Los Miserables

Autor: Víctor Hugo

Primera Parte: Fantine

Libro séptimo

El caso Champmathieu

Cap VII : El viajero, tras llegar, toma precauciones para marcharse.

Eran cerca de las ocho de la tarde cuando la tartana que hemos dejado en camino entró por la puerta cochera del Hôtel de la Poste de Arras. El hombre a quien hemos ido siguiendo hasta ahora respondió, al apearse, con expresión distraída a las atenciones del personal de la posada, mandó de vuelta al caballo de refuerzo y llevó personalmente al caballito blanco a la cuadra; abrió luego la puerta de un salón de billar que había en la planta baja, se sentó y se puso de codos en una mesa. Había tardado catorce horas en aquel trayecto que contaba hacer en seis. Reconocía que él no había tenido la culpa; pero en el fondo no estaba contrariado.
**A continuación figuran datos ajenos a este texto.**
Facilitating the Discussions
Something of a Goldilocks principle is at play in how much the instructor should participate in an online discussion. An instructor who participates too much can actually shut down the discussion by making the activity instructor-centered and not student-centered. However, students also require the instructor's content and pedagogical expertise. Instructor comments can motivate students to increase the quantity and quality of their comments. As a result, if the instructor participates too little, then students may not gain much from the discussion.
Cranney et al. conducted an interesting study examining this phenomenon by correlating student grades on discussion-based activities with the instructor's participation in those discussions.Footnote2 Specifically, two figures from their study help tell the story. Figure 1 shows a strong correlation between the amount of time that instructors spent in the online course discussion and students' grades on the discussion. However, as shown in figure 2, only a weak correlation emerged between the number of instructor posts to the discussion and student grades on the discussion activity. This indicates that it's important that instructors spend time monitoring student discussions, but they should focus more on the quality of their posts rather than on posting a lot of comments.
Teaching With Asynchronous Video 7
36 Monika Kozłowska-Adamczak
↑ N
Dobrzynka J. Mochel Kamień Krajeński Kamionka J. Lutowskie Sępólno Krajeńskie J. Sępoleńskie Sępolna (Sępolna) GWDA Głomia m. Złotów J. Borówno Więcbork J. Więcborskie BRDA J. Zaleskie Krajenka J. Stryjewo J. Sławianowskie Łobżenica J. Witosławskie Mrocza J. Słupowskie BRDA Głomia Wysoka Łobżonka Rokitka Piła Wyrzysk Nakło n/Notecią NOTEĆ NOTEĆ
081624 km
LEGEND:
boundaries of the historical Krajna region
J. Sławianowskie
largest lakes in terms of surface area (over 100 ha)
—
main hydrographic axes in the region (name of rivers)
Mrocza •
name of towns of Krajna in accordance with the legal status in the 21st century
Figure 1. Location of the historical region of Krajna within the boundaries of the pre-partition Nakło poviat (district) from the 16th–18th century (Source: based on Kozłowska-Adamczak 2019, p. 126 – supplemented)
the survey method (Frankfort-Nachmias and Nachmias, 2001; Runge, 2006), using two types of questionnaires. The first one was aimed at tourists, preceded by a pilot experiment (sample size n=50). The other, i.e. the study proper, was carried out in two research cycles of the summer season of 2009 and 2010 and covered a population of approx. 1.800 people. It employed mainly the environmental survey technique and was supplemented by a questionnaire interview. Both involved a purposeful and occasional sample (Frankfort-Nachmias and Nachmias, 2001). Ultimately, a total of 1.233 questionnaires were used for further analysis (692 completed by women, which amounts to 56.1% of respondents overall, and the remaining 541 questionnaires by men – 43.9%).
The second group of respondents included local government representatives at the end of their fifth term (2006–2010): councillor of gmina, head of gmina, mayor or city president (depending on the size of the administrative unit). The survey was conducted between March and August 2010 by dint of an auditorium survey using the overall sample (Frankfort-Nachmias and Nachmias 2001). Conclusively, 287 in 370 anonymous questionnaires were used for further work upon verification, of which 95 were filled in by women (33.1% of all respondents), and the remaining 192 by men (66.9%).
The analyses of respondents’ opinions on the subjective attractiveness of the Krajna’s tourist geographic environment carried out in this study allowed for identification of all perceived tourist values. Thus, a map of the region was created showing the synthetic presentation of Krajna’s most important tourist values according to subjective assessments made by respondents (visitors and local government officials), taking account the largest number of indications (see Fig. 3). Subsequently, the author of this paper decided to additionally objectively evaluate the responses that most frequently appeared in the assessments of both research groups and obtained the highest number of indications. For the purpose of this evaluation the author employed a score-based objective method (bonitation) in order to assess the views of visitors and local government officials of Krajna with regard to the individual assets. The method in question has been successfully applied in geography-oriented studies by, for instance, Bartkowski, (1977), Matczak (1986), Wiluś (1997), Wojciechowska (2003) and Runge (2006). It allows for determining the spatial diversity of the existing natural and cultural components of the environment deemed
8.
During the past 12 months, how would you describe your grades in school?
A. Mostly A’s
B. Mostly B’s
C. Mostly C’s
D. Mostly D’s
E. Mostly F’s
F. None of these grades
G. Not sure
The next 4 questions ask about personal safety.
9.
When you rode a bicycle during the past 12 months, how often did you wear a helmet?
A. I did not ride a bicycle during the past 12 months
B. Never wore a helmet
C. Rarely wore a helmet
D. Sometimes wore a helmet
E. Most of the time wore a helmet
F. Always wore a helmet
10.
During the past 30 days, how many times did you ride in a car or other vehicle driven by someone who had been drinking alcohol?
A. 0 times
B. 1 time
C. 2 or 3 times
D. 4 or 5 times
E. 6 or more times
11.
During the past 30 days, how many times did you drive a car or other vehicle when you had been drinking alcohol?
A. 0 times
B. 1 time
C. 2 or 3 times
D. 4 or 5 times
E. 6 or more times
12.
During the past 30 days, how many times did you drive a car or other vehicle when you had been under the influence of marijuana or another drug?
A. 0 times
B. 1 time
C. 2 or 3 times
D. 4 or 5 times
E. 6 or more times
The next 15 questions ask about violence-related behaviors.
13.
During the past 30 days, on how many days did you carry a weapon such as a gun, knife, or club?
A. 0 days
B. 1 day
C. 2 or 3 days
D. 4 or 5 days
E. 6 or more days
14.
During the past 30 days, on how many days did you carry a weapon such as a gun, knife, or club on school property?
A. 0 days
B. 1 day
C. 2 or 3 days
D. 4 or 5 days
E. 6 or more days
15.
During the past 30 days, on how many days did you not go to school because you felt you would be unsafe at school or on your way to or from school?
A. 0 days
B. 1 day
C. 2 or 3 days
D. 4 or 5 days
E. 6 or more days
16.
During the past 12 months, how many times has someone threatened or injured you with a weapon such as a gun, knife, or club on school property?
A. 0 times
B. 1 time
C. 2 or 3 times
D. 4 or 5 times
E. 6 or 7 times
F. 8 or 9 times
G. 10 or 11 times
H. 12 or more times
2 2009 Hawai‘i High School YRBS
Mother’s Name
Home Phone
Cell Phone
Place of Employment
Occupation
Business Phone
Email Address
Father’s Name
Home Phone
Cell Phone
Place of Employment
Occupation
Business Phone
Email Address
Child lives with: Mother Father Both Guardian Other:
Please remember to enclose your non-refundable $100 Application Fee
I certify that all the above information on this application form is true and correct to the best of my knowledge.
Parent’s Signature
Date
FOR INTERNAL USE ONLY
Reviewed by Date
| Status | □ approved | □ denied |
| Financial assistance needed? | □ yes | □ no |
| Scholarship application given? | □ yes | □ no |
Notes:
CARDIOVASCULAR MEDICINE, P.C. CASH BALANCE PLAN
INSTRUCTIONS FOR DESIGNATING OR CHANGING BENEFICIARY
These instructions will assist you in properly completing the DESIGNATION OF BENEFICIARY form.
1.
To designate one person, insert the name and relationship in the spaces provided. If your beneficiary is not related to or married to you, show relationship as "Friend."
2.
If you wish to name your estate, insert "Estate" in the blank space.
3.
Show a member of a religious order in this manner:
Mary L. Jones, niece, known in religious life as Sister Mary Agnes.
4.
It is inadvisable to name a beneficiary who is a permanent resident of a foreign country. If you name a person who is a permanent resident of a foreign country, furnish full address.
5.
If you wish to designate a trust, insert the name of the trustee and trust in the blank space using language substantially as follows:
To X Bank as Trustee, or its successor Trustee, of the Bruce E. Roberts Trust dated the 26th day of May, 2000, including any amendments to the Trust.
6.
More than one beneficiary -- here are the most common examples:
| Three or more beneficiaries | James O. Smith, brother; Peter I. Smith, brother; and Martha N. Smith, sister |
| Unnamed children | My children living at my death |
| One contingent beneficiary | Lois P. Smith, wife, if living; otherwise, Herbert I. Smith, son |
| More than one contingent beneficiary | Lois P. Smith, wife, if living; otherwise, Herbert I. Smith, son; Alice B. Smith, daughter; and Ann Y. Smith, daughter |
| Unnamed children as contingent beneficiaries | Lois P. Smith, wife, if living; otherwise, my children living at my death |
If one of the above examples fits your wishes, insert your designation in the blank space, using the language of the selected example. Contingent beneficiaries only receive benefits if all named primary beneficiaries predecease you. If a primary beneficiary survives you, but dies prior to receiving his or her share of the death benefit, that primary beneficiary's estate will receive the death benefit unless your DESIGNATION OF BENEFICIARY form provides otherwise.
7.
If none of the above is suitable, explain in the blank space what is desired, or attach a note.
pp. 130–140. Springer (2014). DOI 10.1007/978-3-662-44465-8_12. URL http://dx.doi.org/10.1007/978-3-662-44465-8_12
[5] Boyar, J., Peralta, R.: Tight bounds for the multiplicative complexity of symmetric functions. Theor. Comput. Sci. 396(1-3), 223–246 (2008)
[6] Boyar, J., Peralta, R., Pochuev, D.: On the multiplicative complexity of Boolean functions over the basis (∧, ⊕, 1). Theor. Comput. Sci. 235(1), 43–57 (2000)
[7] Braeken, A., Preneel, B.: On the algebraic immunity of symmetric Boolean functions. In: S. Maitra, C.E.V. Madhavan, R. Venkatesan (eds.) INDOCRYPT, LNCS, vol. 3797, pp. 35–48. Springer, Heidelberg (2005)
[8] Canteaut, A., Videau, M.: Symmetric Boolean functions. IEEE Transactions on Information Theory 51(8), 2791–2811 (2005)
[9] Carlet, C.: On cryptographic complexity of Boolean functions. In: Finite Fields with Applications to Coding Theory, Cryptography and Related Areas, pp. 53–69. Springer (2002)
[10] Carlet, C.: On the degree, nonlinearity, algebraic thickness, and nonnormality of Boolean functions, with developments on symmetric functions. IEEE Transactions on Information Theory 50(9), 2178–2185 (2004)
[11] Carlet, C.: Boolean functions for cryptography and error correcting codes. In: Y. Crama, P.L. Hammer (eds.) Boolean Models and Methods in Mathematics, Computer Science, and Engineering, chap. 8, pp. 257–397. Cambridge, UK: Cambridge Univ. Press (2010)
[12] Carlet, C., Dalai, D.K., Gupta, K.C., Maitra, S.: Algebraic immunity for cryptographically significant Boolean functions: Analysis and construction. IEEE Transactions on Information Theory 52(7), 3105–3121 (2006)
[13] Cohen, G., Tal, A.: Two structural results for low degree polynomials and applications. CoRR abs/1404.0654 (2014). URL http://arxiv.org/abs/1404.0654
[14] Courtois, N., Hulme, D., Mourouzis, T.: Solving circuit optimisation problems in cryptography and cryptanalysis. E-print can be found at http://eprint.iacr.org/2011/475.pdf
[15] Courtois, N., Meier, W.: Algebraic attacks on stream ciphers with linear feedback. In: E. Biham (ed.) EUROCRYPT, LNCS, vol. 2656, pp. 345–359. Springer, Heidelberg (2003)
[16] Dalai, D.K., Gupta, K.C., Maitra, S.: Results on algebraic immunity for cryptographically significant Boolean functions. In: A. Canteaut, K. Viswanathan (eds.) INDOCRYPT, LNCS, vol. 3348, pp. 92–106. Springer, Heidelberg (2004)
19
Entró la dueña de la fonda.

—¿El señor va a querer una habitación? ¿El señor va a querer cenar?

Él negó con la cabeza.

—¡El mozo de cuadra dice que el caballo del señor está muy cansado!

El viajero rompió entonces el silencio:

—¿Podrá volver a viajar el caballo mañana por la mañana?

—¡Huy, caballero, va a necesitar lo menos dos días de descanso!

El viajero preguntó:

—¿No está aquí la oficina de correos?

—Sí, señor.

La dueña lo llevó a la oficina; él enseñó el pasaporte y pidió información acerca de si podría volver esa misma noche a Montreuil-sur-Mer en la silla de posta; precisamente estaba vacante el asiento contiguo al del correo; lo reservó y lo pagó.

—Caballero —dijo el empleado de la oficina—, no deje de estar aquí a la una en punto de la mañana, que es la hora de salida.

Tras dejar aquello zanjado, salió del hotel y echó a andar por la ciudad.

No conocía Arras, las calles estaban oscuras e iba al azar. No obstante, parecía tener empeño en no preguntar a los viandantes. Cruzó el Crinchon, un río pequeño, y se vio en un dédalo de callejuelas estrechas donde se perdió. Pasaba por allí un vecino con un farol. Tras pensárselo un poco, tomó la decisión de preguntarle a ese vecino, no sin haber mirado primero hacia adelante y hacia detrás, como si temiera que alguien oyera la pregunta que iba a hacer.

—Caballero —dijo—, ¿el Palacio de Justicia, por favor?

—¿No es usted de aquí, caballero? —respondió el vecino, que era un hombre de bastante edad—. Pues venga conmigo. Precisamente voy a la zona del Palacio de Justicia, es decir, por la zona del edificio de la prefectura, porque ahora mismo el palacio está en obras y, de forma provisional, se celebran las audiencias de los tribunales en la prefectura.

—¿Actúa allí el tribunal de lo criminal?

—Desde luego, caballero. Mire, lo que es ahora la prefectura fue el obispado antes de la Revolución. Monseñor Conzié, que era el obispo en 1782, mandó construir una sala grande. Y en esa sala se celebran los juicios.

De camino, el vecino le comentó:

—Si lo que pretende el señor es asistir a un juicio, es un poco tarde. Normalmente, las sesiones concluyen a las seis.

Llegaron en éstas a la plaza mayor y el vecino le indicó cuatro ventanas altas encendidas en la fachada de un amplio edificio a oscuras.

—Pues debo decir, caballero, que llega usted a tiempo, ha tenido suerte. ¿Ve esas cuatro ventanas? Es el tribunal de lo criminal. Hay luz. Así que no han terminado. El caso se habrá alargado y estarán celebrando una audiencia nocturna. ¿Le interesa ese caso? ¿Es un juicio criminal? ¿Es usted testigo?

El viajero respondió:

—No vengo por ningún caso. Sólo tengo que hablar con un abogado.

—Eso es diferente —dijo el vecino—. Mire, señor, ésa es la puerta. Donde está el plantón. Basta con que suba por la escalinata.